Please retype all the records below exactly as they read.

Stored data:
════════════════════

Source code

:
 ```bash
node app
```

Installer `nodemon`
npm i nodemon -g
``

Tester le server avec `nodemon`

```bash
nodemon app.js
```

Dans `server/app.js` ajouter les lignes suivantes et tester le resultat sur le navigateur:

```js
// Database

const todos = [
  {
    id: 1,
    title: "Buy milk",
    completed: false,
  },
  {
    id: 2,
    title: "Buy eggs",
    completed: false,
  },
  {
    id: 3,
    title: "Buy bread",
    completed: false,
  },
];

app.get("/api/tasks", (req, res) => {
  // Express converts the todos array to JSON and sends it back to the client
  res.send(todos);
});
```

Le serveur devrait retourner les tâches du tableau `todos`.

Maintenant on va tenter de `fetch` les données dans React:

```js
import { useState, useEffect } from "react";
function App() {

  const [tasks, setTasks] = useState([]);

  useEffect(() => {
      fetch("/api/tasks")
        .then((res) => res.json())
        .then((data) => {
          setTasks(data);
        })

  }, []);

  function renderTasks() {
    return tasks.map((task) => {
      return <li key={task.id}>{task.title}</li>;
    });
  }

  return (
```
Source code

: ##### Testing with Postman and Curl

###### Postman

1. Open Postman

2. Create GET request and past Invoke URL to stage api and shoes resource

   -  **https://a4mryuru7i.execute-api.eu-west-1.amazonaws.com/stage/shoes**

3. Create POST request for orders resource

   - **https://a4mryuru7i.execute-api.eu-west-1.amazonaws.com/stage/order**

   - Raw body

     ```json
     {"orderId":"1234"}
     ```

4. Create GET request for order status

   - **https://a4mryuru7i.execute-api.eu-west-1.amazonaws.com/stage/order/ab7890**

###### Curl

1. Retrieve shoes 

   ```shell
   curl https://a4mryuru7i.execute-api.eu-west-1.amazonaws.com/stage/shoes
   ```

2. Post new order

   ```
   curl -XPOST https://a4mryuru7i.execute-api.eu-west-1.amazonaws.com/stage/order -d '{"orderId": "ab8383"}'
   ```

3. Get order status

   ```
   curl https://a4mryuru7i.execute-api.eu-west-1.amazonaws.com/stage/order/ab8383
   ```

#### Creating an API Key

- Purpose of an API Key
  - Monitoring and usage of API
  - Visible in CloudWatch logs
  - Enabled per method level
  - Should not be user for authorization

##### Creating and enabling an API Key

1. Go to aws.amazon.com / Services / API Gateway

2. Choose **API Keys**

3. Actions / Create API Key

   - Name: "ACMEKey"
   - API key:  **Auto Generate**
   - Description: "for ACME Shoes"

════════════════════

*Result of this task*:
Source code

:
 ```bash
node app
```

Installer `nodemon`
npm i nodemon -g
``

Tester le server avec `nodemon`

```bash
nodemon app.js
```

Dans `server/app.js` ajouter les lignes suivantes et tester le resultat sur le navigateur:

```js
// Database

const todos = [
  {
    id: 1,
    title: "Buy milk",
    completed: false,
  },
  {
    id: 2,
    title: "Buy eggs",
    completed: false,
  },
  {
    id: 3,
    title: "Buy bread",
    completed: false,
  },
];

app.get("/api/tasks", (req, res) => {
  // Express converts the todos array to JSON and sends it back to the client
  res.send(todos);
});
```

Le serveur devrait retourner les tâches du tableau `todos`.

Maintenant on va tenter de `fetch` les données dans React:

```js
import { useState, useEffect } from "react";
function App() {

  const [tasks, setTasks] = useState([]);

  useEffect(() => {
      fetch("/api/tasks")
        .then((res) => res.json())
        .then((data) => {
          setTasks(data);
        })

  }, []);

  function renderTasks() {
    return tasks.map((task) => {
      return <li key={task.id}>{task.title}</li>;
    });
  }

  return (
```
Source code

: ##### Testing with Postman and Curl

###### Postman

1. Open Postman

2. Create GET request and past Invoke URL to stage api and shoes resource

   -  **https://a4mryuru7i.execute-api.eu-west-1.amazonaws.com/stage/shoes**

3. Create POST request for orders resource

   - **https://a4mryuru7i.execute-api.eu-west-1.amazonaws.com/stage/order**

   - Raw body

     ```json
     {"orderId":"1234"}
     ```

4. Create GET request for order status

   - **https://a4mryuru7i.execute-api.eu-west-1.amazonaws.com/stage/order/ab7890**

###### Curl

1. Retrieve shoes 

   ```shell
   curl https://a4mryuru7i.execute-api.eu-west-1.amazonaws.com/stage/shoes
   ```

2. Post new order

   ```
   curl -XPOST https://a4mryuru7i.execute-api.eu-west-1.amazonaws.com/stage/order -d '{"orderId": "ab8383"}'
   ```

3. Get order status

   ```
   curl https://a4mryuru7i.execute-api.eu-west-1.amazonaws.com/stage/order/ab8383
   ```

#### Creating an API Key

- Purpose of an API Key
  - Monitoring and usage of API
  - Visible in CloudWatch logs
  - Enabled per method level
  - Should not be user for authorization

##### Creating and enabling an API Key

1. Go to aws.amazon.com / Services / API Gateway

2. Choose **API Keys**

3. Actions / Create API Key

   - Name: "ACMEKey"
   - API key:  **Auto Generate**
   - Description: "for ACME Shoes"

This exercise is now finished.